The Singapore Math® program recently has been in the news in the U.S., Canada and the United Kingdom. Several articles focus on the results of the 2012 Programme for International Student Assessment (PISA) which was released in December.
Can the Singapore method help your children learn maths?
Shortly after the results of the PISA exam were announced in December, BBC Skillwise ran a piece that explained some of the features of math in Singapore:
Singapore teaches maths better than most countries including the UK, according to international rankings for secondary pupils.
The difference starts at an early age.
There are many reasons but one key factor is its step-by-step approach that can be used at home or in the classroom.
Canada urged to demand same standards in education as in hockey
From the Calgary Herald, February 19, 2014: Sliding scores in math, science, literacy spark alarm.
Canada’s former deputy prime minister, John Manley, spoke at a symposium focused on Alberta’s ongoing Inspiring Education during the Sochi Winter Olympics. Manley, who now serves as president and CEO of the Canadian Council of Chief Executives, asked:
“How can we be satisfied with 13th place in math when we’re not satisfied with second place in hockey?”

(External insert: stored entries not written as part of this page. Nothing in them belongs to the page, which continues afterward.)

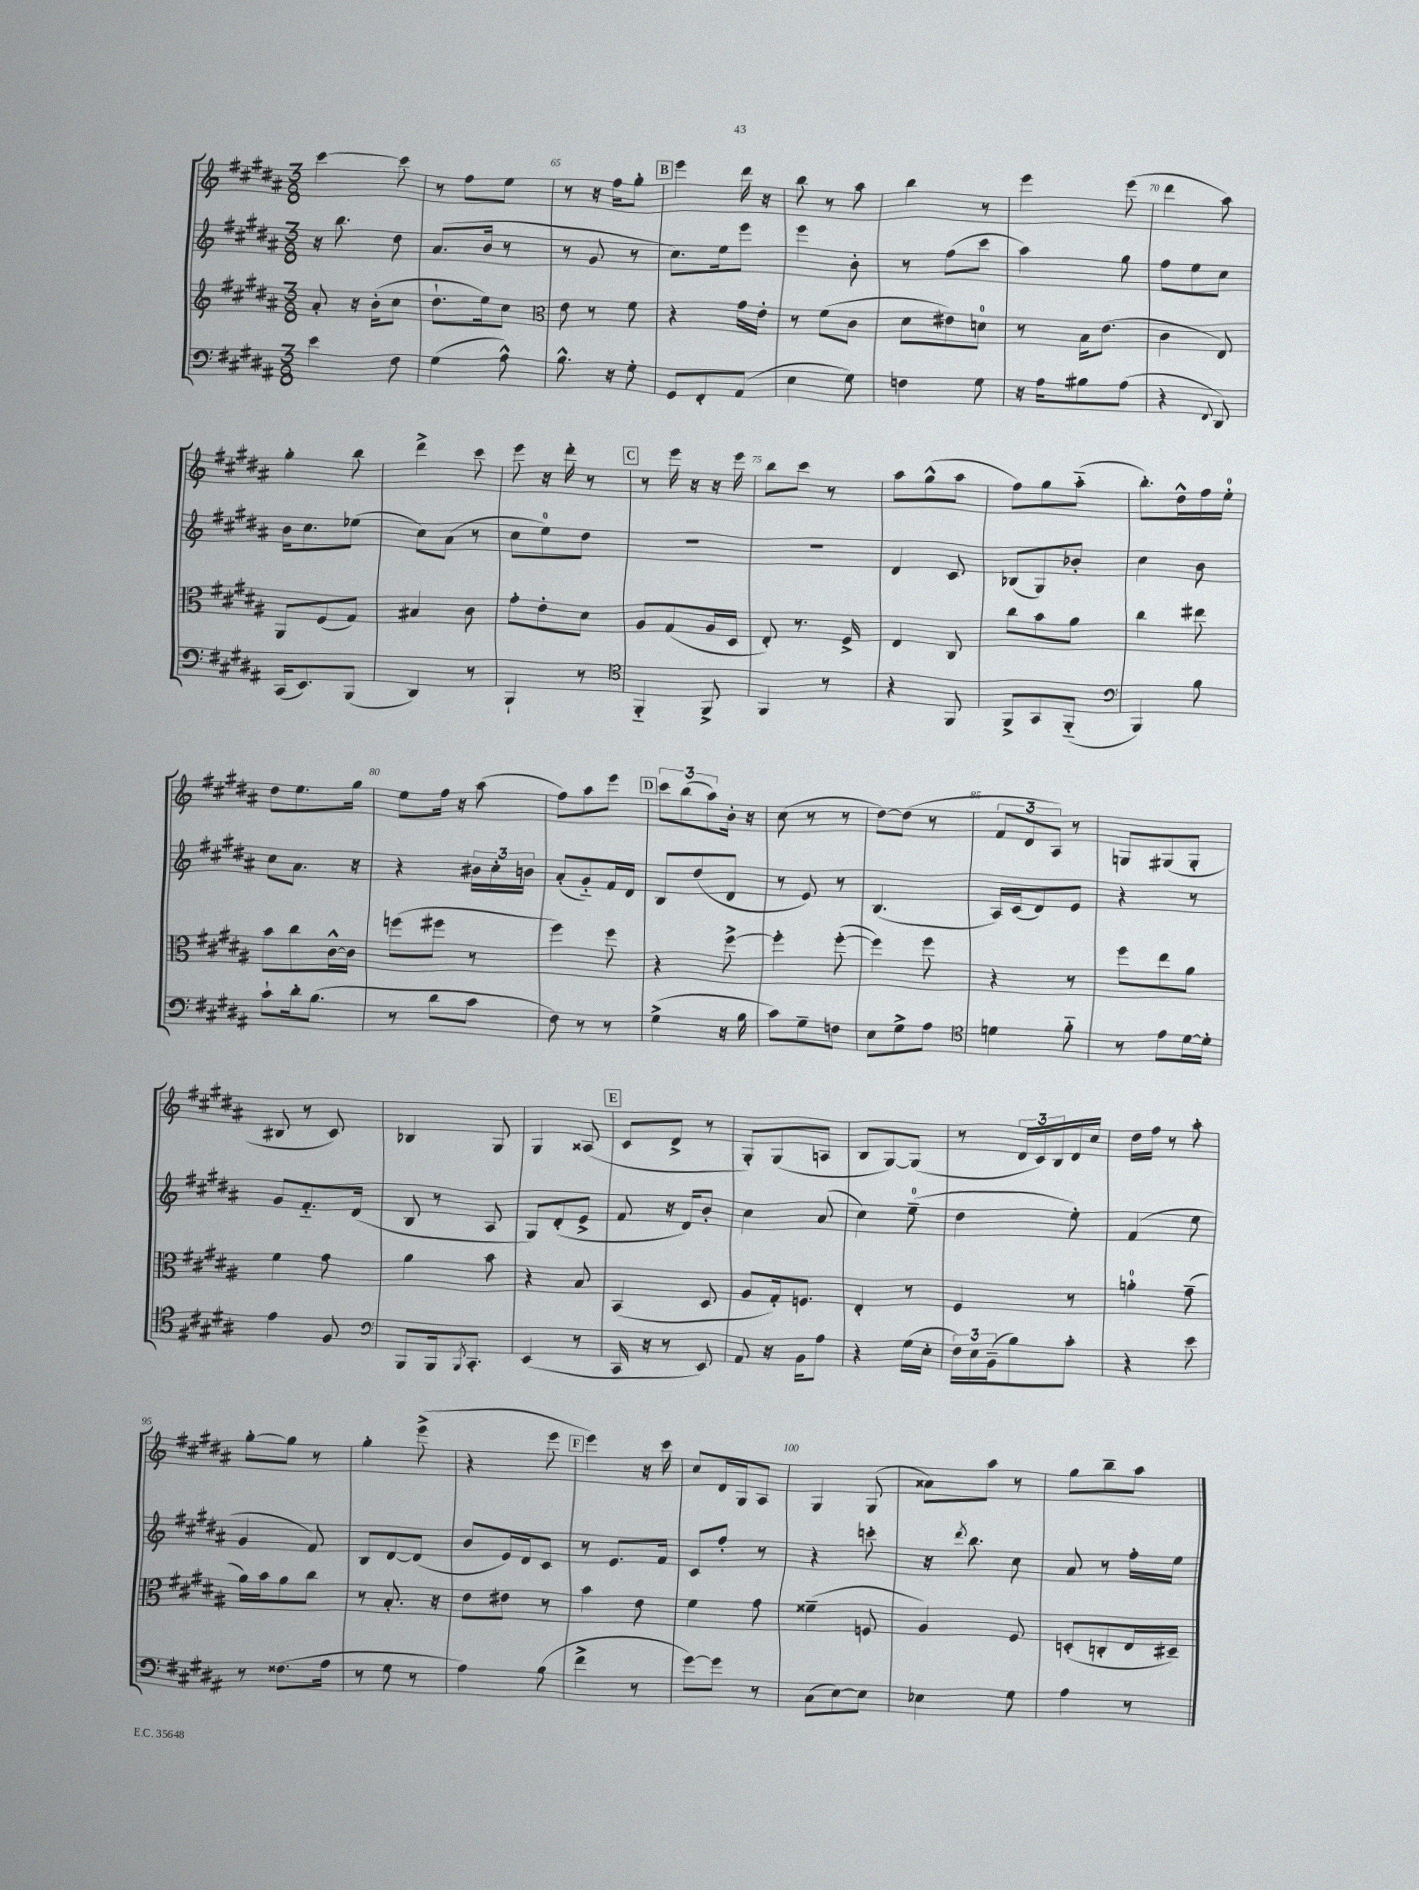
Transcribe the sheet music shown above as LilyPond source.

<<
\new StaffGroup <<
\new Staff = "s0" {
    \clef treble \key b \major \numericTimeSignature \time 3/8
    cis'''4~ cis'''8 |
    r8 fis''8 e''8 |
    r8 r16 fis''16 gis''8-. |
    \mark \markup { \box "B" } e'''4 dis'''16 r16 |
    b''8 r8 ais''8 |
    b''4 r8 |
    e'''4 e'''8( |
    dis'''4 ais''8) |
    gis''4-. b''8 |
    dis'''4-> cis'''8 |
    e'''8 r16 dis'''16-. r8 |
    \mark \markup { \box "C" } r8 e'''16 r16 r16 e'''16 |
    b''8 cis'''8 r8 |
    ais''8 gis''8-^( ais''8 |
    fis''8) gis''8 ais''8-_( |
    b''8.-.) dis''16-^ fis''16 e''16-0-. |
    dis''8 e''8. gis''16 |
    e''8 fis''16 r16 ais''8( |
    fis''8) ais''8 e'''8 |
    \mark \markup { \box "D" } \tuplet 3/2 { cis'''8 b''8( ais''8) } b'16-. r16 |
    cis''8( r8 r8 |
    dis''8~) dis''8( r8 |
    \tuplet 3/2 { fis'8 dis'8 ais8) } r8 |
    g8 gis8( gis8-. |
    bis8 r8 cis'8) |
    bes4 gis8 |
    gis4 aisis8( |
    \mark \markup { \box "E" } cis'8 dis'8-> r8 |
    gis8-.) gis8( a8 |
    b8 gis8~) gis8( |
    r8 \tuplet 3/2 { dis'16 cis'16) b16 } dis'16 cis''16 |
    dis''16 fis''16 r8 ais''8-. |
    gis''8~-. gis''8 r8 |
    gis''4-. e'''8->( |
    r4 e'''8 |
    \mark \markup { \box "F" } e'''4) r16 cis'''16 |
    cis''8 dis'16 gis16 ais8 |
    gis4 gis8( |
    aisis'8) ais''8 r8 |
    gis''8 b''8-- ais''8 \bar "|." |
}
\new Staff = "s1" {
    \clef treble \key b \major \numericTimeSignature \time 3/8
    r16 b''8. dis''8 |
    ais'8.( b'16 r8 |
    r8 gis'8 r8 |
    \mark \markup { \box "B" } cis''8.) e''16 e'''8 |
    e'''4 b'8-. |
    r8 fis''8( cis'''8 |
    ais''4) gis''8 |
    fis''8 e''8 cis''8 |
    b'16 cis''8. ees''8( |
    cis''8) ais'8( r8 |
    cis''8 e''8-0) dis''8 |
    \mark \markup { \box "C" } R4. |
    R4. |
    dis'4 cis'8 |
    bes8( gis8) bes'8-. |
    cis''4 b'8 |
    cis''8 ais'8. r16 |
    r4 \tuplet 3/2 { bis'16 cis''16-. b'16 } |
    ais'8-.( gis'8-_) fis'16 dis'16 |
    \mark \markup { \box "D" } b8 dis''8( dis'8 |
    r8 e'8) r8 |
    b4.( |
    ais16) cis'16( dis'8) e'8 |
    r4 r8 |
    gis'8 fis'8.-_ dis'16( |
    b8 r8 ais8 |
    gis8) dis'8-.( e'8-> |
    \mark \markup { \box "E" } fis'8 r16 dis'16) b'8-. |
    cis''4 ais'8( |
    cis''4) e''8-0--( |
    dis''4 e''8-.) |
    fis'4( e''8 |
    gis'4 fis'8) |
    b8 dis'8~ dis'8( |
    b'8 e'16) dis'16 cis'8 |
    \mark \markup { \box "F" } r8 e'8. fis'16 |
    cis'8 fis''8-. r8 |
    r4 c'''8-. |
    r16 \acciaccatura { dis'''8 } b''8. cis''8 |
    ais'8 r8 fis''16-. e''16 \bar "|." |
}
\new Staff = "s2" {
    \clef treble \key b \major \numericTimeSignature \time 3/8
    ais'8-. r16 b'16-.( cis''8 |
    dis''8.-! e''16) cis''8 |
    \clef alto e'8 r8 fis'8 |
    \mark \markup { \box "B" } r4 gis'16 e'16-. |
    r8 fis'8( cis'8 |
    dis'8 eis'8) d'8-0 |
    r8 b16 e'8.( |
    cis'4 e8) |
    ais,8 fis8( gis8) |
    bis4 cis'8 |
    gis'8-. e'8-. dis'8 |
    \mark \markup { \box "C" } ais8 gis8( ais16 dis16 |
    e8-.) r8. fis16-> |
    e4 cis8 |
    cis''8 b'8 ais'8 |
    cis''4 eis''8 |
    b'8 cis''8 cis'16~-^ cis'16 |
    f''8( fis''8 r8 |
    fis''4) fis''8 |
    \mark \markup { \box "D" } r4 fis''8~-> |
    fis''4-. fis''8~-.( |
    fis''4) fis''8 |
    r4 r8 |
    fis''8 e''8 ais'8 |
    fis'4 gis'8 |
    ais'4 b'8 |
    r4 b8 |
    \mark \markup { \box "E" } b,4( dis8 |
    ais8 gis16-.) f8. |
    e4-. r8 |
    fis4 r8 |
    a'4-0-. gis'8--( |
    ais'16) b'16 ais'8 cis''8 |
    r8 b8.-. r16 |
    e'8 eis'8 r8 |
    \mark \markup { \box "F" } b'4 e'8 |
    fis'4 gis'8 |
    fisis'4--( f8 |
    ais4) fis8 |
    d8-.( c8-. e16 dis16--) \bar "|." |
}
\new Staff = "s3" {
    \clef bass \key b \major \numericTimeSignature \time 3/8
    e'4 fis8 |
    gis4( ais8-^) |
    b8.-^ r16 gis8-. |
    \mark \markup { \box "B" } gis,8 fis,8-. ais,8( |
    e4 gis8) |
    f4 gis8 |
    r16 ais16 bis8 ais8( |
    r4 \appoggiatura { fis,8 } dis,8) |
    cis,16( e,8.) b,,8( |
    dis,4) r8 |
    b,,4-! r8 |
    \mark \markup { \box "C" } \clef tenor fis,4-_ fis,8-> |
    fis,4 r8 |
    r4 fis,8 |
    fis,8-> gis,8 fis,8-_( |
    \clef bass b,,4) b8 |
    cis'8-! dis'16-. b8.( |
    r8 dis'8 cis'8 |
    fis8) r8 r8 |
    \mark \markup { \box "D" } gis4->( r16 b16 |
    cis'8) gis8-- f8 |
    e8 gis8-> ais8 |
    \clef tenor d'4 fis'8-_ |
    r8 e'8 dis'16~ dis'16-. |
    e'4 fis8 |
    \clef bass b,,8 b,,16 \acciaccatura { b,,8 } cis,8.-. |
    e,4( r8 |
    \mark \markup { \box "E" } cis,16 r16 r8 e,8) |
    ais,8 r16 b,16 ais8 |
    r4 gis16( e16-. |
    \tuplet 3/2 { fis16) e16 b,16--( } b8) cis'8-. |
    r4 e'8 |
    r8 fisis8.( ais16 |
    r8 gis8 r8 |
    ais4) b8( |
    \mark \markup { \box "F" } fis'4-> r8 |
    gis'8~) gis'8 r8 |
    cis8( e8~) e8 |
    ees4 gis8 |
    ais4 r8 \bar "|." |
}
>>
>>
\layout { \context { \Score currentBarNumber = #63 \override BarNumber.break-visibility = ##(#f #t #t) barNumberVisibility = #(every-nth-bar-number-visible 5) } }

Whitby school borrows ‘world-best’ teaching methods
The Toronto Star reports that students at the Trafalgar Castle School in Whitby, Ontario, are learning math the Singapore way.
Headmaster Adam de Pencier is pursuing the “world best” curriculum by cherry-picking the leading teaching methods from around the globe:
“If we believe curriculum drives a school, shouldn’t we try to choose the best curriculum, whether it’s from Whitby, Walla Walla, or Wellington?” asked de Pencier, who had math teacher Jessica Semkin train in Singapore math last summer.
Semkin said the Singapore approach “slows down the pace of learning to make sure there is a mastery of skills. With Singapore math, we spent about two weeks on multiplying fractions, instead of a day or two, and then coming back to it later.”
Gill St. Bernard school receives a visit from Singapore math leader
Nine years ago, Gill St. Bernard School piloted the Singapore Math® curriculum in second grade. It quickly expanded; by 2005, the curriculum was in use throughout the Lower and Middle school.
When Lower School Director Peggy Campbell-Rush visited Singapore in 2012, she met Yeap Ban Har, Ph.D, an internationally recognized Singapore math leader. On April 16, 2014, Dr. Ban Har visited Gill St. Bernard School to conduct professional development for the school’s K-6 teachers.
Finally, an OPINION piece that urges consideration of a more rigorous math curricula such as that used in Singapore:
Save kids from Fuzzy Math
A February 3, 2014, New York Post Opinion piece by Naomi Schaefer Riley, includes this revelation:
The education establishment frowns on anything so simple as adopting the methods of high-performing countries…[I]t insists we spend decades and millions of dollars to evaluate each one.